Tesla exceeds expectations: Elon Musk forecasts 20-30% sales growth, boosting investor confidence in electric vehicle profitability
Shares of the electric car maker Tesla Inc. closed up 12% in post-market trading on October 23 after Tesla CEO Elon Musk forecasted strong sales growth in the next year. Musk projected a 20% to 30% increase in vehicle sales which helped investors to quell worries over Tesla's profitability. Also, it alleviated some concerns about the timing of the long-awaited production of its robotaxi. The forecast came on top of a promise for modest delivery growth this year, setting Tesla to add $80 billion to its stock market value.
Investor enthusiasm was mostly driven by Tesla's efforts to drive improvements in its main electric vehicle (EV) business with industry-beating margins. While investors were all very excited about Tesla's robotaxi, its unveiling on October 10 didn't provoke much enthusiasm among the investors. Musk, however, said that Tesla is profitable in a space where no other EV maker is profitable. This assertion underpinned Tesla's market leadership as more minor EV rivals Rivian and Lucid saw their shares soar 2% in after-hours trading.
Talking to analysts on a conference call about EV profit margins, Elon Musk said, “No EV company is even profitable. And to the best of my knowledge, there was no EV division of any company, of any existing auto company that is profitable. So, it is notable that Tesla is profitable despite a very challenging automotive environment.”

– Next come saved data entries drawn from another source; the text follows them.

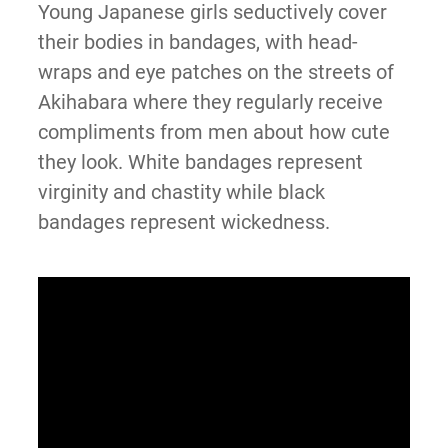
Young Japanese girls seductively cover
their bodies in bandages, with head-
wraps and eye patches on the streets of
Akihabara where they regularly receive
compliments from men about how cute
they look. White bandages represent
virginity and chastity while black
bandages represent wickedness.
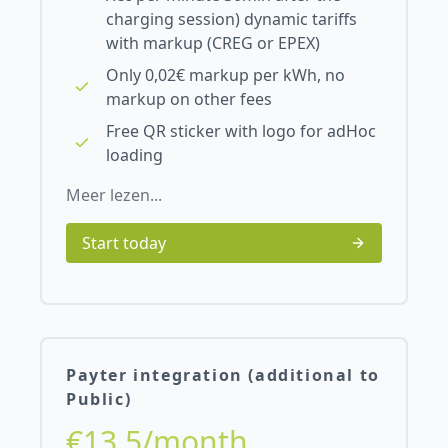
charging session) dynamic tariffs
with markup (CREG or EPEX)
Only 0,02€ markup per kWh, no
markup on other fees
Free QR sticker with logo for adHoc
loading
Meer lezen...
Start today
Payter integration (additional to
Public)
€13.5/month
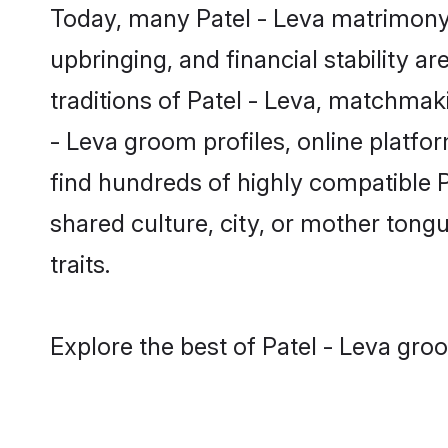
Today, many Patel - Leva matrimony 
upbringing, and financial stability a
traditions of Patel - Leva, matchma
- Leva groom profiles, online platfo
find hundreds of highly compatible P
shared culture, city, or mother tongue
traits.
Explore the best of Patel - Leva gro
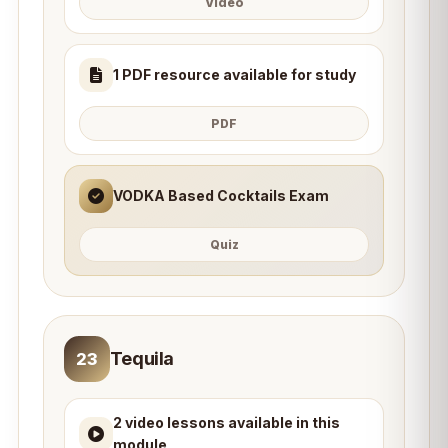
Video
1 PDF resource available for study
PDF
VODKA Based Cocktails Exam
Quiz
Tequila
23
2 video lessons available in this
module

However, since the robotaxi event, the adoption rate of Tesla's Full Self-Driving (FSD) software has been on the increase. The company provided free FSD for one month to all its clients in a move to increase interest in its autonomous vehicle technology. Besides, Musk stated that driverless vehicles providing paid rides would be launched next year, given the regulatory clearances in California and Texas.
The third quarter results from Tesla showed some serious quality in their financials. The vehicle sales, excluding the benefit from regulatory credits, had margins of 17.05 per cent. That was versus the Wall Street forecasts at 14.9 per cent. Falling raw material prices, especially those on the batteries for electric cars, helped Tesla to reach the record level of $35,100 for each of the vehicles made. Adjusted profit also came out at 72 cents a share, surpassing the analyst estimates of 58 cents.
Tesla's finance chief, Vaibhav Taneja said that maintaining those margins for the fourth quarter would be challenging; however, investors are optimistic because of the improvement in the cost ratio of production. Tesla delivered 1.29 million cars in the first nine months of 2024 and needs to deliver another 514,925 units to surpass last year's record.
Meanwhile, cautious about Tesla’s profitability, Matt Britzman, a senior equity analyst at Hargreaves Lansdown who also personally owns Tesla shares said, “The fear going into results was that the huge incentives effort to push volumes into the tough EV market would materially dent margins – that doesn’t look the be the case.”
In the third quarter, Tesla recorded revenues of $25.18 billion, lower than the estimated $25.37 billion. The company netted regulatory credit revenue of $739 million, its second-highest ever reported by the firm but below the $890 million it raked in last quarter. Nevertheless, Tesla, with more promising efficiency and growth prospects, has been better placed to remain ahead in the EV market.